The Orthodox Jewish community, particularly in recent years, has come to recognize the importance of familiarizing its young—a generation nearly 70 years distant from the Holocaust—with the events of Churban Europe. There is a need, it is well recognized, to sensitize a new generation to what was lost—not only the individual lives, but the collective life of a world no longer extant; to inform young people of true spiritual heroism demonstrated during the years of the Shoah; and to place the catastrophe in the context of the Golus in which we live and wait.
Those goals stand in contrast to much that passes for Holocaust education in American and European society. There the attempted extermination of the Jewish people is portrayed in wholly secular terms, as an example of genocide and a warning of what can happen when totalitarian regimes are permitted to wield power. Even in Israeli schools, the Shoah is presented primarily as a lesson about the need for Jewish power, with uprisings like the Warsaw ghetto’s placed on center stage.
It is tempting to dismiss the public focus being brought to the Eichmann trial as part of such packaging, as something worthwhile but ultimately without lasting value, at least for Jews committed to the Jewish religious tradition.
But the reminder—or revelation, as it surely is for countless Jews who weren’t at least teenagers in 1961—of the trial and the details it revealed of the Third Reich’s killing machine, might prove a stimulus for some Jews distant from their heritage to consider what being a Jews really means.
At first thought, persecution and victimhood seem unlikely spurs to faith. Confronting the impunity with which Jewish blood has been spilled would not be expected to invigorate a sleeping sense of pride in the Jewish spiritual heritage.
But it is undeniable that the sense of Jewish uniqueness whose highest expression is a vibrant, joyful Jewish life can germinate with thoughts of the senseless and vicious hatred of Jews history has seen (and contemporary times continue to see).

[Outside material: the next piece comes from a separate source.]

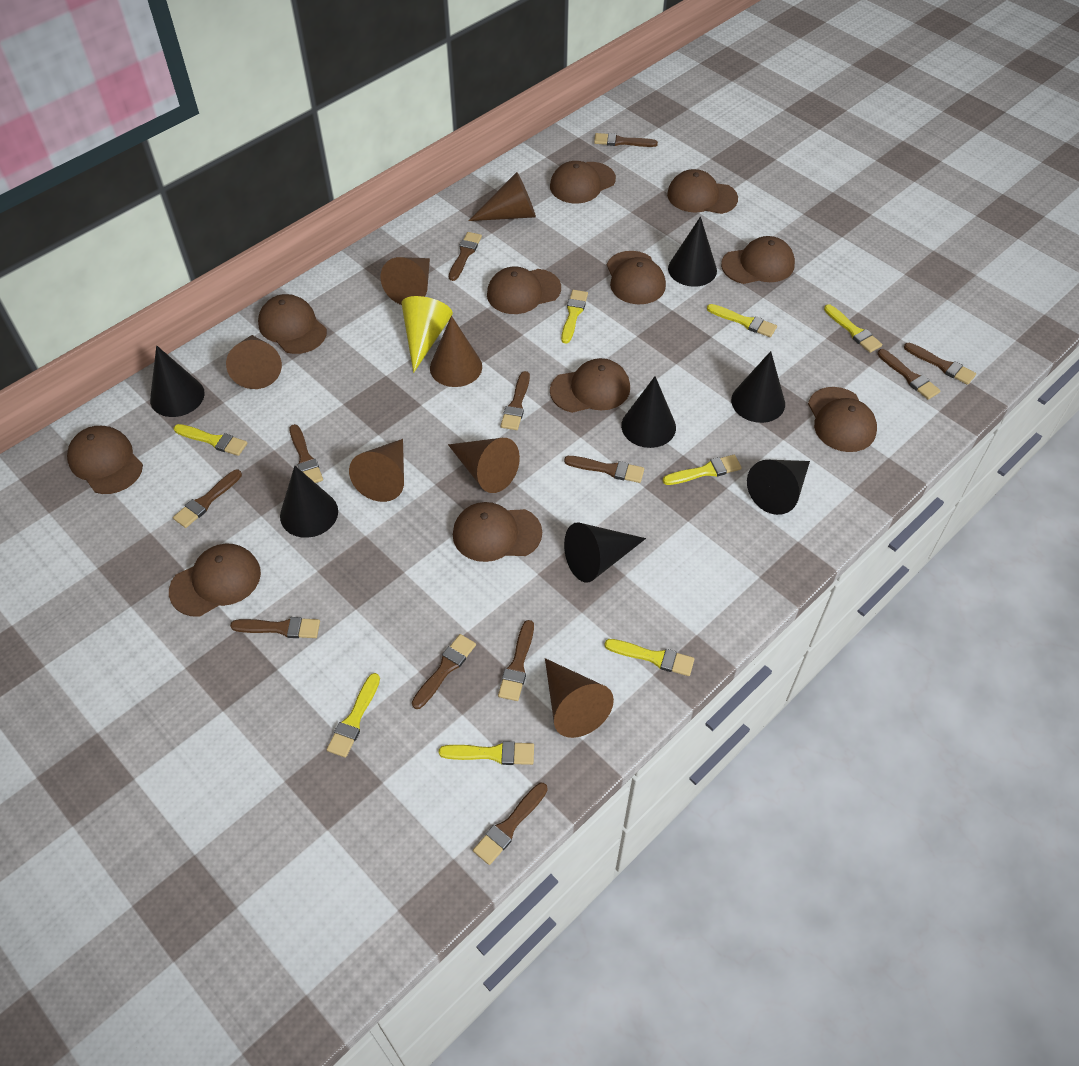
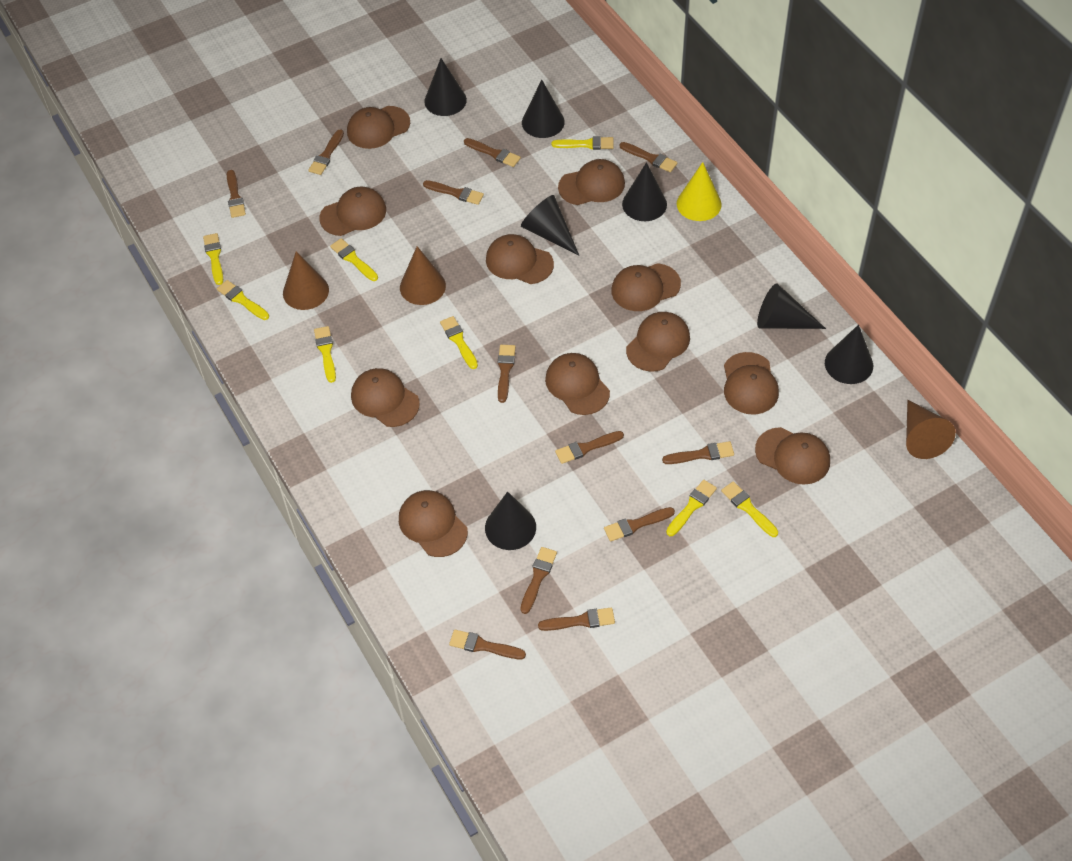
brown cone: 7 -> 3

Indeed, Jewish glory and calamity have long comprised a two-sided coin. Literally, in fact, as in the coin the Midrash teaches was minted by Mordechai, with a golden crown on one of its sides and sackcloth and ashes on the other. And soon enough we will all be gazing, in the glow of an ethereal Jewish moment, at a plate holding both matzoh and maror.
In 1961, as aware as the world was of the Eichmann trial, no one could have imagined that fifty years later a mere touch of a piece of plastic reminiscent of a mouse, indeed what the word “mouse” would bring to mind before a furry rodent, could conjure a literal vision of events that transpired that year in an Israeli courtroom—and, in turn, mind’s eye images of horrific events two decades earlier.
But it can. And it will, to innumerable young Jews whose window to the world, for better or worse (or both) is a screen taking its orders from the artificial rodent.
Many may just move on from the video of the trial. But some of those who linger, or find themselves transfixed, might just come to feel the brunt of the fact that “in each and every generation,” as we’ll say at the Seder, “they stand over us to destroy us.” And from there begin to ponder the specialness of Klal Yisrael.